> Exercise brief
Please repeat the listing from the line with "ના હોય છે. આજે" to the line with "计算结果（填写阿拉伯数字），如：三加四=7", switching "algodón" for "lana" and keeping everything else the same.
┄┄┄┄┄┄┄┄┄┄
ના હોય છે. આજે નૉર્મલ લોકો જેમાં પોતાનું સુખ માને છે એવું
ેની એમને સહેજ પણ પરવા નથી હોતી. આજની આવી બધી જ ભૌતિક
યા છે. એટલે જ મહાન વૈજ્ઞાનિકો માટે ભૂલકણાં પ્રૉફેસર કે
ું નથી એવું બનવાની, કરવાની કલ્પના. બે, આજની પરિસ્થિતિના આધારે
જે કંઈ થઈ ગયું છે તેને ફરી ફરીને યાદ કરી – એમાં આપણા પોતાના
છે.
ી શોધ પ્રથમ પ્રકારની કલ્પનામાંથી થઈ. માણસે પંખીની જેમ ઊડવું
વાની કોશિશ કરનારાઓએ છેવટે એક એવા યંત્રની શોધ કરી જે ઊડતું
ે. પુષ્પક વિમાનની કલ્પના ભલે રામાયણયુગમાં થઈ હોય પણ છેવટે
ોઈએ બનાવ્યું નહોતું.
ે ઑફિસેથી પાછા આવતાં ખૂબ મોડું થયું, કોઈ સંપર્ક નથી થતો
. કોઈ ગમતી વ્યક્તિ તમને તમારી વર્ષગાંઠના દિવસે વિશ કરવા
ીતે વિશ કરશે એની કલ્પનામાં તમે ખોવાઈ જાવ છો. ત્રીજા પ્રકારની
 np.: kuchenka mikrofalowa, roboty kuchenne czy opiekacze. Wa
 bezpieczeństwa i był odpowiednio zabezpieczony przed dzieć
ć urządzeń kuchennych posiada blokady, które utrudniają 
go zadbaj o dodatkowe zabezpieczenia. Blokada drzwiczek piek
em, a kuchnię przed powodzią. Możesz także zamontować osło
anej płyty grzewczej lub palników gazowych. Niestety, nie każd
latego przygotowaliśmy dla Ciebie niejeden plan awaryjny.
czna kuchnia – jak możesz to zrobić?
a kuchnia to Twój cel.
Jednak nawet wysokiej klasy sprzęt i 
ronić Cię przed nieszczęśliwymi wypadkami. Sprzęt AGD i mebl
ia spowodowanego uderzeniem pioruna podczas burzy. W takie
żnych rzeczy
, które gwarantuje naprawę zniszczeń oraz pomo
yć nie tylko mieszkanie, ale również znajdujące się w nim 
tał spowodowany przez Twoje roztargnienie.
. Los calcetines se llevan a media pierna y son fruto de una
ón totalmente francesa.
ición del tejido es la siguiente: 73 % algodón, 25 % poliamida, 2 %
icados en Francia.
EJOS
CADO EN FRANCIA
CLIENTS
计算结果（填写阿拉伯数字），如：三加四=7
┄┄┄┄┄┄┄┄┄┄
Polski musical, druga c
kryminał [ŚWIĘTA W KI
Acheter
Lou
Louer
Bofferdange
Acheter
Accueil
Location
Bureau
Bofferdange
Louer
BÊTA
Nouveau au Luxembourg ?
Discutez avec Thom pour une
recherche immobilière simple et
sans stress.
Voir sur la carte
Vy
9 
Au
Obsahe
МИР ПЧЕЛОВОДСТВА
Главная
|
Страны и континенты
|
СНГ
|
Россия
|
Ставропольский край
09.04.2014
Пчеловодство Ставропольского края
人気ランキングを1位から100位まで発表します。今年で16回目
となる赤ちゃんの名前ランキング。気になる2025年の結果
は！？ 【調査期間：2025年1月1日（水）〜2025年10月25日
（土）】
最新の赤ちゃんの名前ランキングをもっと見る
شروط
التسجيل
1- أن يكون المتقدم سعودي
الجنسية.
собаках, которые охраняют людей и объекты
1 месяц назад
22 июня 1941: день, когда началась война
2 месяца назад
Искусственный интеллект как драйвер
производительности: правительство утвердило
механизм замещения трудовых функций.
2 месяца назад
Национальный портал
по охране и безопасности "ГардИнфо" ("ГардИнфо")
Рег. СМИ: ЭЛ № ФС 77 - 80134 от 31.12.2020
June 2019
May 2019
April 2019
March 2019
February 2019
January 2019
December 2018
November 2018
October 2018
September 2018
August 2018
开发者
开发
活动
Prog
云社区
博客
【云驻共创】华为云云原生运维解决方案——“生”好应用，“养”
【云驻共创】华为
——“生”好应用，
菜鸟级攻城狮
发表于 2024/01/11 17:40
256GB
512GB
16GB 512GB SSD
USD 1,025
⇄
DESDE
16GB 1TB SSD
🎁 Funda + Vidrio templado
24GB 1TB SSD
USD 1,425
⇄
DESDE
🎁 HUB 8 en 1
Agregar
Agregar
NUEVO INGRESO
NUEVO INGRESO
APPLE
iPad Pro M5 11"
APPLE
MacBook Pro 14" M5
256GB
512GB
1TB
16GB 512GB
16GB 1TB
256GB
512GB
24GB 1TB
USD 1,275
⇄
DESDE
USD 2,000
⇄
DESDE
┄┄┄┄┄┄┄┄┄┄
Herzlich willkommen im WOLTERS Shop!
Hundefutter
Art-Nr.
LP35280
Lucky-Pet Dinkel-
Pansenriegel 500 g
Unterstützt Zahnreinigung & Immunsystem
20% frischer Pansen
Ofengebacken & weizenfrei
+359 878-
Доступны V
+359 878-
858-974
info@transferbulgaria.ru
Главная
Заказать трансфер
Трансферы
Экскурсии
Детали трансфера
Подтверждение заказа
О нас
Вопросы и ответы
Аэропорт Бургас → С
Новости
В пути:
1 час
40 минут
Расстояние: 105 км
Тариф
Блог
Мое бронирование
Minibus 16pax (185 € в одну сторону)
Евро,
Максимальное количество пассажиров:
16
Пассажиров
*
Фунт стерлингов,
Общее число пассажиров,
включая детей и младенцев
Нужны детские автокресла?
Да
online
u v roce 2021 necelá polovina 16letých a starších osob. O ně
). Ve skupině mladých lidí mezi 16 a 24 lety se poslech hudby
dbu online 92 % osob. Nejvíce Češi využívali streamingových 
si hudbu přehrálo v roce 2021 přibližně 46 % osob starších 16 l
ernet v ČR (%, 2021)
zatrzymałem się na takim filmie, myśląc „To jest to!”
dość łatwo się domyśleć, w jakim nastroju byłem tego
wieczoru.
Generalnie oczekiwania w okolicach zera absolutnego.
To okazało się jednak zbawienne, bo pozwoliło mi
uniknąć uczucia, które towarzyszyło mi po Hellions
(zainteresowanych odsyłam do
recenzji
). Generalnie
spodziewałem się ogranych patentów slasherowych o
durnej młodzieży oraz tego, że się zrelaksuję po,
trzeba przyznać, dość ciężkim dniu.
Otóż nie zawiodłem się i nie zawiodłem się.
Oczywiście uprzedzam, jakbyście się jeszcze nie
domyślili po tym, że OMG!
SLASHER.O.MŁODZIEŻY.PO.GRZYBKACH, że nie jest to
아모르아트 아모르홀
┄┄┄┄┄┄┄┄┄┄
> Written response
ના હોય છે. આજે નૉર્મલ લોકો જેમાં પોતાનું સુખ માને છે એવું
ેની એમને સહેજ પણ પરવા નથી હોતી. આજની આવી બધી જ ભૌતિક
યા છે. એટલે જ મહાન વૈજ્ઞાનિકો માટે ભૂલકણાં પ્રૉફેસર કે
ું નથી એવું બનવાની, કરવાની કલ્પના. બે, આજની પરિસ્થિતિના આધારે
જે કંઈ થઈ ગયું છે તેને ફરી ફરીને યાદ કરી – એમાં આપણા પોતાના
છે.
ી શોધ પ્રથમ પ્રકારની કલ્પનામાંથી થઈ. માણસે પંખીની જેમ ઊડવું
વાની કોશિશ કરનારાઓએ છેવટે એક એવા યંત્રની શોધ કરી જે ઊડતું
ે. પુષ્પક વિમાનની કલ્પના ભલે રામાયણયુગમાં થઈ હોય પણ છેવટે
ોઈએ બનાવ્યું નહોતું.
ે ઑફિસેથી પાછા આવતાં ખૂબ મોડું થયું, કોઈ સંપર્ક નથી થતો
. કોઈ ગમતી વ્યક્તિ તમને તમારી વર્ષગાંઠના દિવસે વિશ કરવા
ીતે વિશ કરશે એની કલ્પનામાં તમે ખોવાઈ જાવ છો. ત્રીજા પ્રકારની
 np.: kuchenka mikrofalowa, roboty kuchenne czy opiekacze. Wa
 bezpieczeństwa i był odpowiednio zabezpieczony przed dzieć
ć urządzeń kuchennych posiada blokady, które utrudniają 
go zadbaj o dodatkowe zabezpieczenia. Blokada drzwiczek piek
em, a kuchnię przed powodzią. Możesz także zamontować osło
anej płyty grzewczej lub palników gazowych. Niestety, nie każd
latego przygotowaliśmy dla Ciebie niejeden plan awaryjny.
czna kuchnia – jak możesz to zrobić?
a kuchnia to Twój cel.
Jednak nawet wysokiej klasy sprzęt i 
ronić Cię przed nieszczęśliwymi wypadkami. Sprzęt AGD i mebl
ia spowodowanego uderzeniem pioruna podczas burzy. W takie
żnych rzeczy
, które gwarantuje naprawę zniszczeń oraz pomo
yć nie tylko mieszkanie, ale również znajdujące się w nim 
tał spowodowany przez Twoje roztargnienie.
. Los calcetines se llevan a media pierna y son fruto de una
ón totalmente francesa.
ición del tejido es la siguiente: 73 % lana, 25 % poliamida, 2 %
icados en Francia.
EJOS
CADO EN FRANCIA
CLIENTS
计算结果（填写阿拉伯数字），如：三加四=7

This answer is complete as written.